O’Donnell agrees with builders and developers who assert that land prices are still falling. In Temecula, Calif., for example, finished lot prices in June 2008, at $125,000, were roughly at 2001 levels. In a presentation on distressed land he delivered in Las Vegas in June, O’Donnell detailed a case study of a land deal his company completed in Chino, Calif., for $20.5 million in 2007. If that land were marked to June 2008 market value, it would have sold for $6.78 million, he ­estimates.

What’s driving this has been the willingness of production builders to mark down lots “quicker and more ­realistically” than lenders have done.

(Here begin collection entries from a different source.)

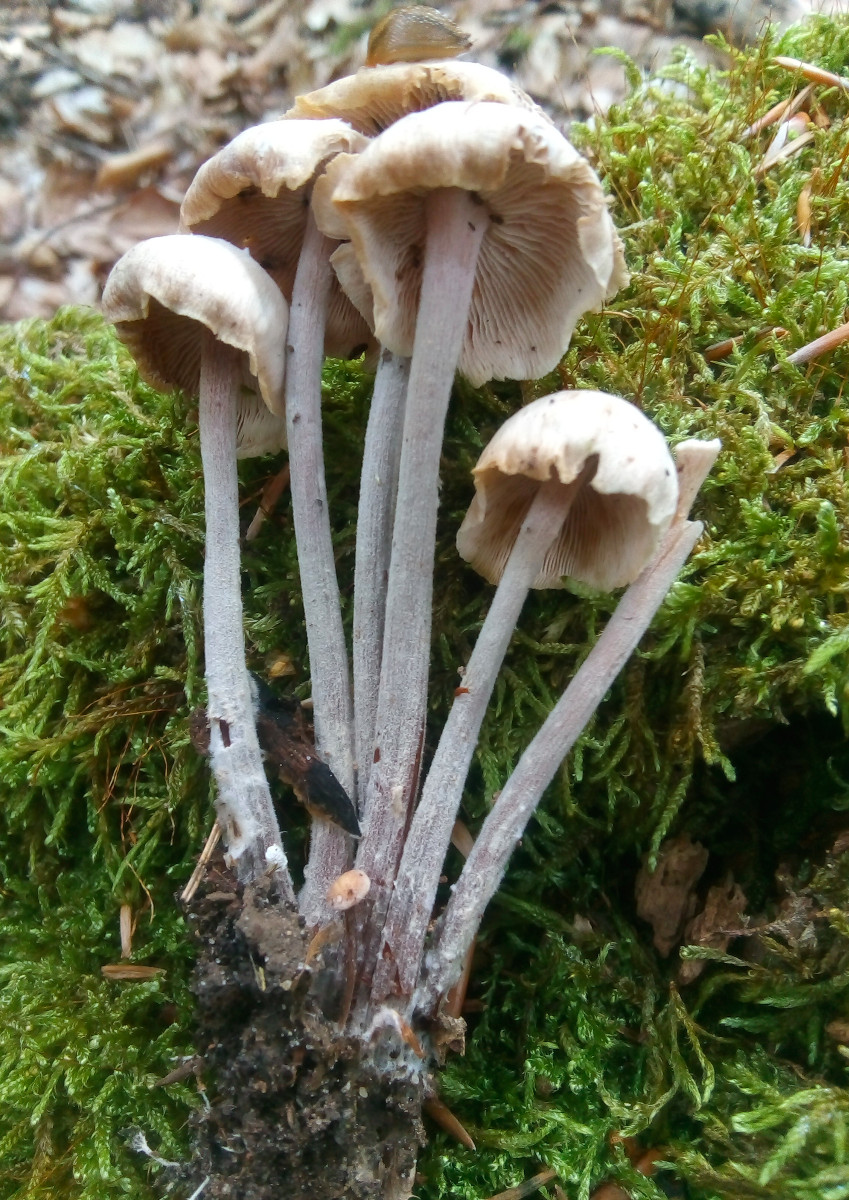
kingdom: Fungi
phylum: Basidiomycota
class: Agaricomycetes
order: Agaricales
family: Omphalotaceae
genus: Collybiopsis
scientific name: Collybiopsis confluens
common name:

The catalysts, he says, include the Morgan-Lennar deal, where the builder sold 11,000 homesites for 40 percent of their $1.3 billion book value; Centex’s sale of 8,500 lots (out of 25,000 it put up for bid) for $161 million, ­compared to their book value of $528 million and their original worth of $900 million; and a land deal by Standard Pacific at the end of its last fiscal year that the builder completed to realize tax benefits. (O’Donnell made his comments before Merrill Lynch, in late July, sold a portfolio of mortgages for what amounted to 22 cents on the dollar.)

O’Donnell believes continued pressure from eroding home prices will drag finished lot values down more before the market hits bottom sometime next year. He also expects public builders to conduct another round of land sales over the next several months to cash in on tax lookbacks for their 2006 earnings. “It will be the last bite at the apple for them.”